One can expect claims that nothing has changed, that the practice of receiving the heterodox «κατ’ οικονομίαν» by chrismation was the norm for decades and it will continue to be. If the practice has not changed—a practice, which St. Nikodemos the Athonite’s interpretation calls into question—how it is understood definitely has changed. Although nowhere in the agreement is it stated that the heterodox baptism is considered by the Orthodox as inactive or lacking, some are now justifying the decision on the grounds that the Orthodox consider heterodox baptism to be a baptism «ἑν δυνάμει» (potential), and not «ἑν ἐνεργεία» (active). Besides the fact that this is stated nowhere in the agreement—and thus the Orthodox appear like Jesuits (saying one thing and thinking another)—“baptism ‘ἑν δυνάμη’” is unknown among the Fathers. What Father ever spoke of mysteries existing «ἑν δυνάμη» among the heterodox?
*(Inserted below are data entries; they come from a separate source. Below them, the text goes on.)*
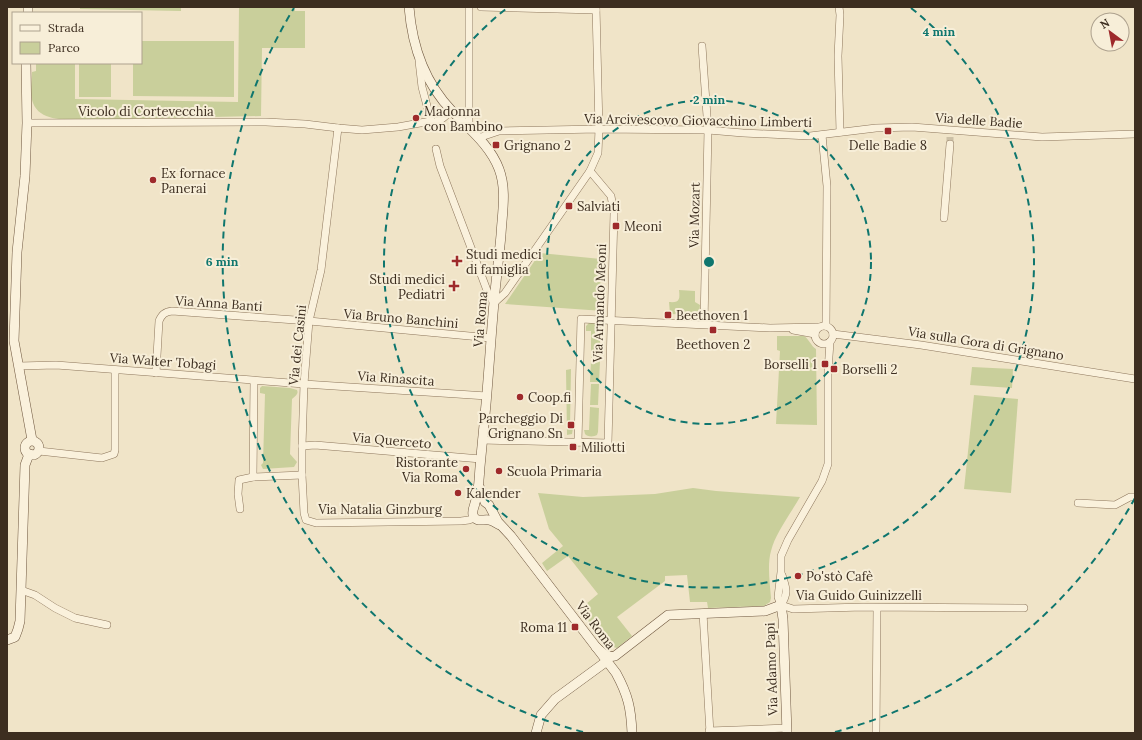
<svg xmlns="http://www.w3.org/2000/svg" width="1142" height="740" viewBox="0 0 1142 740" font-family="Lora,serif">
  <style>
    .green { fill: #c9cf9b }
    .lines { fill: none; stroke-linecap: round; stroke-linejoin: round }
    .street-tunnel { stroke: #ccc0a6; stroke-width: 7; stroke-dasharray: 7 3.5; stroke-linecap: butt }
    .street-casing { stroke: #8d765c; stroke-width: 8 }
    .secondary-casing { stroke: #6f573f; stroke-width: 10 }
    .street { stroke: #faf1dc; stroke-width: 7 }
    .secondary { stroke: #faf1dc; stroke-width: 9 }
    .ring { fill: none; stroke: #0f766e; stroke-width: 2; stroke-dasharray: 7 5 }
    .poi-dot { fill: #9e2a2b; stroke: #f7eed8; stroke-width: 1.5 }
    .labels { text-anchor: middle; stroke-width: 4; stroke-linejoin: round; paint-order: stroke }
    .street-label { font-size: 13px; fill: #3d2e20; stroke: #f7eed8 }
    .poi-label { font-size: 13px; fill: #3d2e20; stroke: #f7eed8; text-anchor: start }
    .centre { fill: #0f766e; stroke: #f7eed8; stroke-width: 2 }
    .ring-label { font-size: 12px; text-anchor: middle; font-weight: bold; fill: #0f766e; stroke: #f7eed8; stroke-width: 4; stroke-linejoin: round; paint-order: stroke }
  </style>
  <rect width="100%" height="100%" fill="#f0e4c8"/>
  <g class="green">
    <polygon points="80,7 181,7 181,11 80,9"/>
    <path d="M239,7h55l1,4h10v37h-43l-1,68 -183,4c-15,-1 -38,1 -45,-17 -3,-7 -1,-23 -1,-31l4,-1v-8h39v36l163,3z"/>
    <polygon points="141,41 234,41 234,97 133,96 133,63 141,63"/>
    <rect x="79" y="63" width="32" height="34"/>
    <polygon points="540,253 601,259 600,298 605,302 603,311 505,304"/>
    <path d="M679,290l16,1v11l5,3 -1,10 -29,-1 -1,-12c11,1 11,-3 10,-12z"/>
    <polygon points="589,323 599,323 601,326 599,358 591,358 591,331 586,331 586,326"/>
    <path d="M777,336h27c5,3 7,10 12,13l1,76 -41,-1 4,-73 -3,-1z"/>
    <polygon points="591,360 600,361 599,382 590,382"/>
    <polygon points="972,367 1013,369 1012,388 970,385"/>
    <polygon points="571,369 570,427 573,428 572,434 567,435 566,370"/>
    <polygon points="591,384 599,384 598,405 590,405"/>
    <path d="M262,386l28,2 7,2c2,4 -2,6 -5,9l-2,55 7,8 -3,5 -31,2 -2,-4 2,-2 2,-69 -5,-1v-5z"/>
    <polygon points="974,395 1018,399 1011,493 964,489"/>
    <path d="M590,407l9,1 -1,24 -1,3c-3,2 -10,2 -12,-1l-1,-4h5z"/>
    <path d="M693,488l23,3 84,6c-9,16 -25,37 -29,54 -4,14 -1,33 0,47l-1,4 -6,4 -56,2 -1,-6h-17l-3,-27 -22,1v5l-48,36 15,19 -15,12 -11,-3 -3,-3 -23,-33 18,-15 -30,-38 -21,15 -5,-8 21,-17 -14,-17 -11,-36 45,4 72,-3z"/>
  </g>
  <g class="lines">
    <polyline class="street-tunnel" points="950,144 950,135"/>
    <defs>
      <g id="street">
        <polyline points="481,7 596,10"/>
        <polyline points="839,7 840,15 838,56 840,132"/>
        <polyline points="702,46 708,130 704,324"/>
        <path d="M419,61l3,26 9,34c8,3 14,-5 20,-10"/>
        <polyline points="27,123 266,122 305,124 338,128 362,130 398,127 431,121"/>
        <polyline points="469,128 469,7"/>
        <polyline points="822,135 827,186 826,326"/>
        <polyline points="478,138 499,131 599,129 708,130 743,133 810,136 876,128 912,127 1042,137 1135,134"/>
        <polyline points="436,149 440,166 473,253 488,293 494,303 505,293 590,171 598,153 599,129 596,7"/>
        <polyline points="944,218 950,144"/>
        <circle cx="824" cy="335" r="9"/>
        <polyline points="793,330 815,334"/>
        <polyline points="833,334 921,345 1135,379"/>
        <polyline points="19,366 56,365 304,384 487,396"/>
        <path d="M156,373l3,-52c3,-7 6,-9 13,-10l137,10 182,17"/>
        <polyline points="482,440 608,443 614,213 611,196 590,171"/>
        <polyline points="578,442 581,319 770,328 819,327"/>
        <polyline points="302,446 315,445 481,459"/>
        <polyline points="39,451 102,458 114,454 115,450 115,370"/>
        <polyline points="302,475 304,513 306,520 316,523 461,521 469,520 475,518"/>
        <polyline points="253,477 254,381"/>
        <polyline points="1078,503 1115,505 1130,497 1135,497"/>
        <polyline points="240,509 238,494 239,480 253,477 302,475 302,446 304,384 309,321 321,270 338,128"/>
        <polyline points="21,590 35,595 55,608 75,618 107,625"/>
        <polyline points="781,605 778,597 781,572 781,556 788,540 822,481 828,464 828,371 830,342"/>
        <polyline points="781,605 793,609 863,607 1024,608"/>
        <path d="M781,605c8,-13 5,-17 1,-30"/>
        <polyline points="703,613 710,733"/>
        <polyline points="709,731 787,728"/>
        <polyline points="876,733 877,608"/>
      </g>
      <g id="secondary">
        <path d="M409,7c3,38 16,76 43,104 17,18 38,34 47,58 8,21 3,45 2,66 -2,22 -5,45 -7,67 -3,34 -5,68 -8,102 -2,21 -4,42 -6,63 -1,12 -1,25 -5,36 -1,5 -3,7 -2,12 3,8 10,4 16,5 4,1 7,3 11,5"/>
        <polyline points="28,13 28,7"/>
        <polyline points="26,63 27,123 25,176 17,252 14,341 32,440"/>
        <circle cx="32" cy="448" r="7"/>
        <path d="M480,488l5,14 4,3 9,17 13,14 105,137c12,22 15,35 16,60"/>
        <polyline points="7,640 15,637 18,629 20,621 25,465 28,457 30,454"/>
        <path d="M596,647c6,5 11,11 19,9l53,-41 97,-4 16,-6 2,14 4,114"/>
        <polyline points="536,733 541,715 555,699 607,661"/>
      </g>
    </defs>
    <use href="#street" class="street-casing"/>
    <use href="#secondary" class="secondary-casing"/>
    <use href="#street" class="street"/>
    <use href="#secondary" class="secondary"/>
  </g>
  <g class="ring">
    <circle cx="709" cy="262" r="162"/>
    <path d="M911 8A325 325 0 1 1 507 8"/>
    <path d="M1135 498A487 487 0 0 1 835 732M583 732A487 487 0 0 1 294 8"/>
  </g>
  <g class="poi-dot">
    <circle cx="416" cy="118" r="4"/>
    <rect x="884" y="127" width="8" height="8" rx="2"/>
    <rect x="492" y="141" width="8" height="8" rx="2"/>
    <circle cx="153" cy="180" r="4"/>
    <rect x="565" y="202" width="8" height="8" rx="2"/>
    <rect x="612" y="222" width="8" height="8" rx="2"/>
    <path d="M455 255h4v4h4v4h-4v4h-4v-4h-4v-4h4z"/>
    <path d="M452 280h4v4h4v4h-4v4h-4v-4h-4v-4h4z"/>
    <rect x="664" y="311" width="8" height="8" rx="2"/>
    <rect x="709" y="326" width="8" height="8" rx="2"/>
    <rect x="821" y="360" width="8" height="8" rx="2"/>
    <rect x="830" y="365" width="8" height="8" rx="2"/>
    <circle cx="520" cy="397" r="4"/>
    <rect x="567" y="421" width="8" height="8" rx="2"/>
    <rect x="569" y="443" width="8" height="8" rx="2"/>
    <circle cx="466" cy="469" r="4"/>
    <circle cx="499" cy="471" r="4"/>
    <circle cx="458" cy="493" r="4"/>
    <circle cx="798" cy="576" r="4"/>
    <rect x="571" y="623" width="8" height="8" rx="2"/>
  </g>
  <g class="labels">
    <g class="street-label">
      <text x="146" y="116">Vicolo di Cortevecchia</text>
      <text transform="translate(698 120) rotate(1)" y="5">Via Arcivescovo Giovacchino Limberti</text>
      <text transform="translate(979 120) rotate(4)" y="5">Via delle Badie</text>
      <text transform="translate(694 215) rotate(-89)" y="5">Via Mozart</text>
      <text transform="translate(219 303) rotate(4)" y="5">Via Anna Banti</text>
      <text transform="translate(599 303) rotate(-88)" y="5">Via Armando Meoni</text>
      <text transform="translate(401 318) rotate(5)" y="5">Via Bruno Banchini</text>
      <text transform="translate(480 319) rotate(-85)" y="5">Via Roma</text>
      <text transform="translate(986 343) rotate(9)" y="5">Via sulla Gora di Grignano</text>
      <text transform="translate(297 345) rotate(-84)" y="5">Via dei Casini</text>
      <text transform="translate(163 361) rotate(4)" y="5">Via Walter Tobagi</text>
      <text transform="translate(396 378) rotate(4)" y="5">Via Rinascita</text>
      <text transform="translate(392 440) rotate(5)" y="5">Via Querceto</text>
      <text x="380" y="514">Via Natalia Ginzburg</text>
      <text x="859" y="600">Via Guido Guinizzelli</text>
      <text transform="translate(596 625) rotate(53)" y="5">Via Roma</text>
      <text transform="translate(771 669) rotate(-92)" y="5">Via Adamo Papi</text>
    </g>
    <g class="poi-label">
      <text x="424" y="116">Madonna<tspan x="424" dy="15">con Bambino</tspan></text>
      <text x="504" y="150">Grignano 2</text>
      <text x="888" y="150" text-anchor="middle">Delle Badie 8</text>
      <text x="161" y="178">Ex fornace<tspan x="161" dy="15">Panerai</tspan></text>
      <text x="577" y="211">Salviati</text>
      <text x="624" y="231">Meoni</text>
      <text x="466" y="259">Studi medici<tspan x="466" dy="15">di famiglia</tspan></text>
      <text x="445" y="284" text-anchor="end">Studi medici<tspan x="445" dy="15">Pediatri</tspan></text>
      <text x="676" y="320">Beethoven 1</text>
      <text x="713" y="349" text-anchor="middle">Beethoven 2</text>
      <text x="817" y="369" text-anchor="end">Borselli 1</text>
      <text x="842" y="374">Borselli 2</text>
      <text x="528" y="402">Coop.fi</text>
      <text x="563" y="423" text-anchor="end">Parcheggio Di<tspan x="563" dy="15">Grignano Sn</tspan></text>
      <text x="581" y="452">Miliotti</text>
      <text x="458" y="467" text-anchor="end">Ristorante<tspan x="458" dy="15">Via Roma</tspan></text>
      <text x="507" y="476">Scuola Primaria</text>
      <text x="466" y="498">Kalender</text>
      <text x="806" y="581">Po'stò Cafè</text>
      <text x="567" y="632" text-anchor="end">Roma 11</text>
    </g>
  </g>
  <circle cx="709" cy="262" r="6" class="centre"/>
  <g class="ring-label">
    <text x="939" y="36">4 min</text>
    <text x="709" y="104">2 min</text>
    <text x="222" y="266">6 min</text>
  </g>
  <rect width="1142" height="740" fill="none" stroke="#3d2e20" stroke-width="16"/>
  <rect x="12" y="12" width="130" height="52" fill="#f7eed8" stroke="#ada18e"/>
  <rect x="20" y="25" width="20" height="6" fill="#faf1dc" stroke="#ada18e"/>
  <text x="48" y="32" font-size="12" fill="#3d2e20">Strada</text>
  <rect x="20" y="42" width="20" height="12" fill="#c9cf9b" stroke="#ada18e"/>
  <text x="48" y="52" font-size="12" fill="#3d2e20">Parco</text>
  <g transform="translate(1110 32) rotate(328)"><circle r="19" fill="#f7eed8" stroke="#ada18e"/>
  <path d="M0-3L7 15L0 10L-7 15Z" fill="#9e2a2b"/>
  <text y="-6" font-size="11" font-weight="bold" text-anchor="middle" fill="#3d2e20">N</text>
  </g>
</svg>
Dear Orthodox Christians, the canonical and patristic witness is clear. The 46th and 47th Apostolic Canons declare, respectively: “We order that a bishop or presbyter that recognized the baptism or sacrifice of heretics be defrocked. For what accord has Christ with Belial? Or what has a believer in common with an unbeliever? (c.f. 2 Cor. 6:15) and “If a bishop or presbyter baptize anew anyone that has had a true baptism, or fail to baptize someone that had been polluted by the impious, let him be defrocked, on the grounds that he is mocking the cross and death of the Lord, and fails to distinguish priests from false priests.”
More important, however, than even the anti-canonical nature of these agreements, if it be possible, is the implication that fundamental differences in faith no longer prevent us from effecting union with the heterodox. What we have here, is no less than a "false union," plain and simple—union of the churches in the “one baptism” of the Church. A confession of faith has been posited, one which says that the “one baptism” is every baptism, whether it be performed within or outside of the Church, by an Orthodox Christian or a heterodox, according to apostolic form or not. Furthermore, by implication, this new confession of faith also holds that, since we share the “one baptism” with the heterodox, and enjoy so-called partial union with them, they too are members of the Church—even if, perhaps “ecclesiastically lacking” in some way.
Every Orthodox Christian—especially every Orthodox shepherd—is called upon to resist this new “confession of faith” in word and deed and be ready always to give an answer to every man that asketh a reason of the hope that is in them (1 Pet. 3:15).